The log-odds ratio with an informative (and uninformative) Dirichlet prior (described in [Monroe et al. 2009, Fighting Words](http://languagelog.ldc.upenn.edu/myl/Monroe.pdf)) is a common method for finding distinctive terms in two datasets (see [Jurafsky et al. 2014](https://firstmonday.org/ojs/index.php/fm/article/view/4944/3863) for an example article that uses it to make an empirical argument). This method for finding distinguishing words combines a number of desirable properties:

* it specifies an intuitive metric (the log-odds) for the ratio of two probabilities
* it can incorporate prior information in the form of pseudocounts, which can either act as a smoothing factor (in the uninformative case) or incorporate real information about the expected frequency of words overall.
* it accounts for variability of a frequency estimate by essentially converting the log-odds to a z-score.

In this homework you will implement this ratio for a dataset of your choice to characterize the words that differentiate each one.

Your first job is to find two datasets with some interesting opposition -- e.g., news articles from CNN vs. FoxNews, books written by Charles Dickens vs. James Joyce, screenplays of dramas vs. comedies.  Be creative -- this should be driven by what interests you and should reflect your own originality. **This dataset cannot come from Kaggle**.  Feel feel to use web scraping (see [here](https://github.com/CU-ITSS/Web-Data-Scraping-S2023) for a great tutorial) or manually copying/pasting text.  Aim for more than 10,000 tokens for each dataset. 
   
Save those datasets in two files: "class1_dataset.txt" and "class2_dataset.txt"

▶ **RECORDS FOR THIS EXERCISE**
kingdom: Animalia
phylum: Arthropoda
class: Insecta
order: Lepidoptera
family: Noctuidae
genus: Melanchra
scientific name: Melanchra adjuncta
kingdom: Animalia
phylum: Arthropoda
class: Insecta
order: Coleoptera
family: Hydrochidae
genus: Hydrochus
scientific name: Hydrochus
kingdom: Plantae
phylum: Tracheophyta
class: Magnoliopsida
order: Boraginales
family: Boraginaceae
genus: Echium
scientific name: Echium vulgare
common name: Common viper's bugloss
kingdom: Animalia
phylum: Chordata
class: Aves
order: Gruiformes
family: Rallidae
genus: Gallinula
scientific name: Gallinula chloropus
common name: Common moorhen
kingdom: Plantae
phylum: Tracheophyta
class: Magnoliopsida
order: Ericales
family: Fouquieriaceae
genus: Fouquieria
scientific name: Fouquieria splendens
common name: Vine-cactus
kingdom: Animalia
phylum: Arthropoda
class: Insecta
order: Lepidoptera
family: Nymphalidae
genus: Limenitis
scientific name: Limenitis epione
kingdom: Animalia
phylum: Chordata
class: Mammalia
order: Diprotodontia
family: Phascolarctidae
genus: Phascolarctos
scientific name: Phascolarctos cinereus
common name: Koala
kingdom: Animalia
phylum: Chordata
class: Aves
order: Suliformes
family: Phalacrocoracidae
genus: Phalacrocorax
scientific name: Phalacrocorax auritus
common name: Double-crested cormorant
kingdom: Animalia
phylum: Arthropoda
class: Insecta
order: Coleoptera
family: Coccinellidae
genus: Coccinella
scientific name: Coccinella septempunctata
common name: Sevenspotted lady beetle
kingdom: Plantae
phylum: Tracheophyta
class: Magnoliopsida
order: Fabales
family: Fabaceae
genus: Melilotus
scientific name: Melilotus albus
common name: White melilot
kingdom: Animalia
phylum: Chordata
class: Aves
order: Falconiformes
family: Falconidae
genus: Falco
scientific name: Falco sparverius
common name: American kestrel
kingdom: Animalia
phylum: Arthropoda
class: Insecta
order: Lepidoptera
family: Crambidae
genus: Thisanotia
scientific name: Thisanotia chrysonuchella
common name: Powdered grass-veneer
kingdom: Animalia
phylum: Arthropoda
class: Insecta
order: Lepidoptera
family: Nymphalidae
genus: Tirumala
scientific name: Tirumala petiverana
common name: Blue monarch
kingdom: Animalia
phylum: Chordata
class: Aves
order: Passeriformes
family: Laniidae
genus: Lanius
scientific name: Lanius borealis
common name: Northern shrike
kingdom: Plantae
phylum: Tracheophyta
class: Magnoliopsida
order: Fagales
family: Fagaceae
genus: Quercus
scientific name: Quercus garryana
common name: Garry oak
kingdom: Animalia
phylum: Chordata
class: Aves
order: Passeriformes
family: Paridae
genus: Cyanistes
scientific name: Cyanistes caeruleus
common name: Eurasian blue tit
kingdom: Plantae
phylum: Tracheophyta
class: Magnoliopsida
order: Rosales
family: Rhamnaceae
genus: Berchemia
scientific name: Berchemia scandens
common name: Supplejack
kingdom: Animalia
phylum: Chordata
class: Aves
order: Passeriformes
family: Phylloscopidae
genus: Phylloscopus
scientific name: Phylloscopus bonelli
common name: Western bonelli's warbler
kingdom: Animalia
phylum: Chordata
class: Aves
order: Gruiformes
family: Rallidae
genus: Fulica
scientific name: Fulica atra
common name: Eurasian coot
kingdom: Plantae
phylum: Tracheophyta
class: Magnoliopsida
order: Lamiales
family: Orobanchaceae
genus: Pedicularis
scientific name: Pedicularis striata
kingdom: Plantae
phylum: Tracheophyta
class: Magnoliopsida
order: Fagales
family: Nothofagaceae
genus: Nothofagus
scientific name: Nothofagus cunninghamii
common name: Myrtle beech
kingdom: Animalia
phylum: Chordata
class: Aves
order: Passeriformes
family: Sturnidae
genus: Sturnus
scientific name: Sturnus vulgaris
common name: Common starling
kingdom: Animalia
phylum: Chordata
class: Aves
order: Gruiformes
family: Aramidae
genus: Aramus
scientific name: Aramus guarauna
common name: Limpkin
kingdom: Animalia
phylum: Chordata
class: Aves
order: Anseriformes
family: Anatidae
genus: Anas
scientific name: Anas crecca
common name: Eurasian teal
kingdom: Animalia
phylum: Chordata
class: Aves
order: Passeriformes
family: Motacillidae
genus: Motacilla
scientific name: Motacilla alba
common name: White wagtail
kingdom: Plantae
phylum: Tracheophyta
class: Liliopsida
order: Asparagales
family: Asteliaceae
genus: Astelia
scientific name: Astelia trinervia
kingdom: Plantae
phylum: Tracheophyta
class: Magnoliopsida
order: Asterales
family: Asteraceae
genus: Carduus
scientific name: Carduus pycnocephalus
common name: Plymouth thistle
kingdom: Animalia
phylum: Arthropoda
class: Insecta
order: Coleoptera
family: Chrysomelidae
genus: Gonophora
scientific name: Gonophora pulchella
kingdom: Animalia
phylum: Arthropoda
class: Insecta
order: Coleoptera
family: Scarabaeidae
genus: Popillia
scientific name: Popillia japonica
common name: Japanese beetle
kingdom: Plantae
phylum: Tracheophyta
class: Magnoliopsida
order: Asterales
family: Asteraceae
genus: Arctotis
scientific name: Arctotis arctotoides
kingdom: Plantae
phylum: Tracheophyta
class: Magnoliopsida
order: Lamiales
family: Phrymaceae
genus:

▶ **TASKS TO CARRY OUT**
A – Copy, word for word, the part of the log-odds homework text that opens with the words containing "The log-odds ratio" and closes with "to a z-score.".
B – Rewrite the rows from the line that contains "common name: Eurasian teal" through the end of the rows, with "scientific name" replaced by "Latin name" and nothing else altered. Give only those lines.

▶ **THE RESPONSES**
A –
The log-odds ratio with an informative (and uninformative) Dirichlet prior (described in [Monroe et al. 2009, Fighting Words](http://languagelog.ldc.upenn.edu/myl/Monroe.pdf)) is a common method for finding distinctive terms in two datasets (see [Jurafsky et al. 2014](https://firstmonday.org/ojs/index.php/fm/article/view/4944/3863) for an example article that uses it to make an empirical argument). This method for finding distinguishing words combines a number of desirable properties:

* it specifies an intuitive metric (the log-odds) for the ratio of two probabilities
* it can incorporate prior information in the form of pseudocounts, which can either act as a smoothing factor (in the uninformative case) or incorporate real information about the expected frequency of words overall.
* it accounts for variability of a frequency estimate by essentially converting the log-odds to a z-score.

B –
common name: Eurasian teal
kingdom: Animalia
phylum: Chordata
class: Aves
order: Passeriformes
family: Motacillidae
genus: Motacilla
Latin name: Motacilla alba
common name: White wagtail
kingdom: Plantae
phylum: Tracheophyta
class: Liliopsida
order: Asparagales
family: Asteliaceae
genus: Astelia
Latin name: Astelia trinervia
kingdom: Plantae
phylum: Tracheophyta
class: Magnoliopsida
order: Asterales
family: Asteraceae
genus: Carduus
Latin name: Carduus pycnocephalus
common name: Plymouth thistle
kingdom: Animalia
phylum: Arthropoda
class: Insecta
order: Coleoptera
family: Chrysomelidae
genus: Gonophora
Latin name: Gonophora pulchella
kingdom: Animalia
phylum: Arthropoda
class: Insecta
order: Coleoptera
family: Scarabaeidae
genus: Popillia
Latin name: Popillia japonica
common name: Japanese beetle
kingdom: Plantae
phylum: Tracheophyta
class: Magnoliopsida
order: Asterales
family: Asteraceae
genus: Arctotis
Latin name: Arctotis arctotoides
kingdom: Plantae
phylum: Tracheophyta
class: Magnoliopsida
order: Lamiales
family: Phrymaceae
genus:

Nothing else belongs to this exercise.